The administration has been advocating for a set of bills which would crack down on money laundering, financing for terrorist organizations and join Iran to the UN Convention Against Transnational Organized Crime. Despite Parliamentary approval, much of this legislation was rejected by the conservative Guardian Council and is now under deliberation by the Expediency Council. Whereas the Rouhani administration argues that these bills will remove Iran from the Financial Action Task Force’s (FATF) blacklist and open it up to new banking and trade opportunities, conservatives say that these bills represent an unacceptable capitulation to U.S. demands.
In May 2019, Iran’s Parliament, by a vote of 170-21 passed a bill drafted by the Rouhani administration which would grant Iranian citizenship to children born to Iranian mothers. Under current law, only children born to Iranian fathers are entitled to birthright citizenship, placing Iran among only six other countries (Brunei, Kuwait, Lebanon, Qatar, Somalia and Swaziland) that do not permit women to confer nationality upon their children. Administration officials have praised the bill, calling the current rules“discriminatory” and noting that the bill would benefit some 49,000 children. The bill must still pass the Guardian Council to become law.
Although President Rouhani and his administration have undoubtedly brought about some progressive change in Iran, the slow pace of that change and its limited scope have reportedly left many reform-hungry Iranians dissatisfied and disaffected.
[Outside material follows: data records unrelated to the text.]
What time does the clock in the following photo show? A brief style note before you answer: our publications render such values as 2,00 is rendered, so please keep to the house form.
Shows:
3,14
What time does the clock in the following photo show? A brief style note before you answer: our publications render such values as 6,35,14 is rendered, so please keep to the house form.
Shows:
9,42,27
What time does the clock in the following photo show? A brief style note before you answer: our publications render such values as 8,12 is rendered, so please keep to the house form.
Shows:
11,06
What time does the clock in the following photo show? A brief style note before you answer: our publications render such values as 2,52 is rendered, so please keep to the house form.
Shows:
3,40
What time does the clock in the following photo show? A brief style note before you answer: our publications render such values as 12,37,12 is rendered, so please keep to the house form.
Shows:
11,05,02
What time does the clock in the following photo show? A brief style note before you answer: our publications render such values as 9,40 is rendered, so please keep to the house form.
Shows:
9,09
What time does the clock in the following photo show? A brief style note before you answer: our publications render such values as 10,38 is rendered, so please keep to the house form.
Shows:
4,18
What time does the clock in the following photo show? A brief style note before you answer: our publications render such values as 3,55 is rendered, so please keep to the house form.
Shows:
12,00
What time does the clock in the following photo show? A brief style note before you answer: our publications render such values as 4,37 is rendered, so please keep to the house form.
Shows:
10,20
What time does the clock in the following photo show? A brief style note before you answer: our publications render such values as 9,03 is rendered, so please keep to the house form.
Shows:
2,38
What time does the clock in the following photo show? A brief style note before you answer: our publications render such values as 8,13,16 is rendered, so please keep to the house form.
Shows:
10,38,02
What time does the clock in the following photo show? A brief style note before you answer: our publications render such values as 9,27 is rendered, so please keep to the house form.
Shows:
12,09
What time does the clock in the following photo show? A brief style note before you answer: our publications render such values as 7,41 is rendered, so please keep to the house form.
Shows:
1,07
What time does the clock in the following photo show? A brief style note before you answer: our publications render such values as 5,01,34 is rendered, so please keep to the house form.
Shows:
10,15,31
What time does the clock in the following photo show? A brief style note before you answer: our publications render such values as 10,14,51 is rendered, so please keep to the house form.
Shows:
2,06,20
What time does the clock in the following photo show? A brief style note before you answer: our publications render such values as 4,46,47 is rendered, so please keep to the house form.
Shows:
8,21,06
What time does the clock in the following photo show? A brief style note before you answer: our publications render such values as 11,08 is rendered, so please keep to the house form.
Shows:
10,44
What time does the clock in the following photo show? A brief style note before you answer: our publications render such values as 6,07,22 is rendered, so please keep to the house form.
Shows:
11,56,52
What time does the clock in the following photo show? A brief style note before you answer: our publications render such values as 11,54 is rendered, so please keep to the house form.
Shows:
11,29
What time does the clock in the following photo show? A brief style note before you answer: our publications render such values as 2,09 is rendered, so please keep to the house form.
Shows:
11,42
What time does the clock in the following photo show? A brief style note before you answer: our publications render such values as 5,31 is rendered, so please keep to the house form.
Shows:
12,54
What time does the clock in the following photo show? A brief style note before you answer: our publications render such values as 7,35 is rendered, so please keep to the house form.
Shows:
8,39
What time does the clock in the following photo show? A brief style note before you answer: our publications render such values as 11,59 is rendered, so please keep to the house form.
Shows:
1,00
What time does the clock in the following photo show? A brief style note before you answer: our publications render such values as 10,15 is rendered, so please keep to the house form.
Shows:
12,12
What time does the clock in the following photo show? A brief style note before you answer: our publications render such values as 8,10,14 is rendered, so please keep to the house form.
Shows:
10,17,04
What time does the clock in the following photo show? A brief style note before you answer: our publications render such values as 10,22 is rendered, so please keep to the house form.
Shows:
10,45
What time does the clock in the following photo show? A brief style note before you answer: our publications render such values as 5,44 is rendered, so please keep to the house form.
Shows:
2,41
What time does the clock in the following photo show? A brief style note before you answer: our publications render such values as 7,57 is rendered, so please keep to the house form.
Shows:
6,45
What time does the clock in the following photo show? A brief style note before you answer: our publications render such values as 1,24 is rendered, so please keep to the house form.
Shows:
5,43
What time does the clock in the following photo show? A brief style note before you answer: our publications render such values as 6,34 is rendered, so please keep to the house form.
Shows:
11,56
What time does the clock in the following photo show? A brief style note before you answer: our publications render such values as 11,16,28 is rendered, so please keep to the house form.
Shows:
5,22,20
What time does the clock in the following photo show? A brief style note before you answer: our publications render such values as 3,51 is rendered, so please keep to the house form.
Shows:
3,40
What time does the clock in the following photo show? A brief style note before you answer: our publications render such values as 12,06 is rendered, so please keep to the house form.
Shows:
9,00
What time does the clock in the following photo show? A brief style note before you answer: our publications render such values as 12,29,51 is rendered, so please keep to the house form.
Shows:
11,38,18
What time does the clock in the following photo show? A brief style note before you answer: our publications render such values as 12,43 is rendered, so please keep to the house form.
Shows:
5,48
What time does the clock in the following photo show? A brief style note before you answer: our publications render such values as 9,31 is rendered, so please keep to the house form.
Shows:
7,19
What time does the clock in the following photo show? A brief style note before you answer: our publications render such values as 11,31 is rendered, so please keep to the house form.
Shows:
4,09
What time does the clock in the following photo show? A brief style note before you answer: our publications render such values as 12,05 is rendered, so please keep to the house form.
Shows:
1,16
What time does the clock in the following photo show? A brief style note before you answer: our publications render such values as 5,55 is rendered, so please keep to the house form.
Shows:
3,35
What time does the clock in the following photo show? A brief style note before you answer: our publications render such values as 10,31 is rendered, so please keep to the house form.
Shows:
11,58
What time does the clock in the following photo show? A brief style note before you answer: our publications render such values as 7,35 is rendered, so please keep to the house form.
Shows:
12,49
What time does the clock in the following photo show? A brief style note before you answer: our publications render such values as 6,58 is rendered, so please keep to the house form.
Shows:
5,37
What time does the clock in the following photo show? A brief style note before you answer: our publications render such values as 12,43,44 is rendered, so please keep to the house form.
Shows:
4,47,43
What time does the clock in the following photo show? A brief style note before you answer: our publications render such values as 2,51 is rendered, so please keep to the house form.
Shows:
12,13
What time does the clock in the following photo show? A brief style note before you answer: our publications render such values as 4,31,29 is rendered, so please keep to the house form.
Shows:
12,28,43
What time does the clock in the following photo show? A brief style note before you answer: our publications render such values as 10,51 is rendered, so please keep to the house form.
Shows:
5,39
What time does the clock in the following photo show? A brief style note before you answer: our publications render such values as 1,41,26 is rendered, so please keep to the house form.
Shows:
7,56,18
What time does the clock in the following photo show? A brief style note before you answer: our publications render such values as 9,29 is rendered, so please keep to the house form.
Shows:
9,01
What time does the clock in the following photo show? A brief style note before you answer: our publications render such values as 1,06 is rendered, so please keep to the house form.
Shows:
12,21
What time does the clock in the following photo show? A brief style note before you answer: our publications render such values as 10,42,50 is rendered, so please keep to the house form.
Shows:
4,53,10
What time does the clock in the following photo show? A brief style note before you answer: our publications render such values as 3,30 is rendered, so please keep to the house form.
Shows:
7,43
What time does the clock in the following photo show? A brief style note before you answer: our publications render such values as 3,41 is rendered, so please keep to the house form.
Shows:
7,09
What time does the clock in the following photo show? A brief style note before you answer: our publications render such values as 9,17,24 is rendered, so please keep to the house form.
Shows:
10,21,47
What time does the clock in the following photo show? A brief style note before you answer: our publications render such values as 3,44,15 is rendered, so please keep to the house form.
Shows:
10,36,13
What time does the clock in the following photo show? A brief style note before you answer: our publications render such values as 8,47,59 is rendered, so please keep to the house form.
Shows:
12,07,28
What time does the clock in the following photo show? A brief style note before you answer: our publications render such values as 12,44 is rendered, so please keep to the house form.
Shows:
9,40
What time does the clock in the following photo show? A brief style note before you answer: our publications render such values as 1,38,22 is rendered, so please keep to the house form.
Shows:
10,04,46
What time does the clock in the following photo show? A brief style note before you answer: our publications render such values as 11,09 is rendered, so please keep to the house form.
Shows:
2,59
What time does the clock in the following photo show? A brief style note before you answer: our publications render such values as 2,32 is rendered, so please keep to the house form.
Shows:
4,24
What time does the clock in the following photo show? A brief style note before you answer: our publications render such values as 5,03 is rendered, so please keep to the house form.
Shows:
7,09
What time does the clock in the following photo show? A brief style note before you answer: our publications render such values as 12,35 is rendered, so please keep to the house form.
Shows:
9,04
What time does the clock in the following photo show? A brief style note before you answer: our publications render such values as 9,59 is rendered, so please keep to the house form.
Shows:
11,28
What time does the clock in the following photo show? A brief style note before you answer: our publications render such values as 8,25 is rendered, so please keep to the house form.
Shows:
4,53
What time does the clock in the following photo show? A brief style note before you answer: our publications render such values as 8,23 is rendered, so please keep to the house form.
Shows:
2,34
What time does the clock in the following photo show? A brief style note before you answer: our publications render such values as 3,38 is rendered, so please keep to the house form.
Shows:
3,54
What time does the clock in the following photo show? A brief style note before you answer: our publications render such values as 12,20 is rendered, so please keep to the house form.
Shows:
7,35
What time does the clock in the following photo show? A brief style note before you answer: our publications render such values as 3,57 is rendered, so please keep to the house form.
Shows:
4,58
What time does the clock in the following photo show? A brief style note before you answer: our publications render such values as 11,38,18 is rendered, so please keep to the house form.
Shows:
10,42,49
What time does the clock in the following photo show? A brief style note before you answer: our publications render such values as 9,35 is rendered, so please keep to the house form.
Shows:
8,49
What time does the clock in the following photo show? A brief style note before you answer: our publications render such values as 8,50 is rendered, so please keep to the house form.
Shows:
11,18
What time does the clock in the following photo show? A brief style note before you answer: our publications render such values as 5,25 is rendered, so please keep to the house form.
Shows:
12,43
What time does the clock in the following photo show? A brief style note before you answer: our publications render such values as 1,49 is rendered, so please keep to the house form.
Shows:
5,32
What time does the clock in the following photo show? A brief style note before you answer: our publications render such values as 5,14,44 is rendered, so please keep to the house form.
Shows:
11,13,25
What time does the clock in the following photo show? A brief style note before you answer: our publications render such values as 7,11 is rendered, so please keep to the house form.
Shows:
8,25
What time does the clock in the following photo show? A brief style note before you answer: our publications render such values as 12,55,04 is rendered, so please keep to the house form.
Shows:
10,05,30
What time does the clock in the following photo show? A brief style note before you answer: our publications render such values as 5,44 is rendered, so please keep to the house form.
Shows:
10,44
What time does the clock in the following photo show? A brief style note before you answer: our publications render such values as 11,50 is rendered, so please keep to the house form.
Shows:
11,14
Reformist political leaders, including former President Mohammad Khatami, have reported that these voters, who were instrumental in securing Rouhani’s electoral victories and the moderate/reformist majority in Parliament, are indicating that they may boycott the 2020 legislative elections.
This adds to the likelihood that conservatives will soon reclaim the majority in Parliament. Given that Iran’s constitution does not allow the President to veto legislation, a conservative legislative takeover would likely mean not only the blockage of further progressive reform, but the rollback of what little the Rouhani administration has already achieved.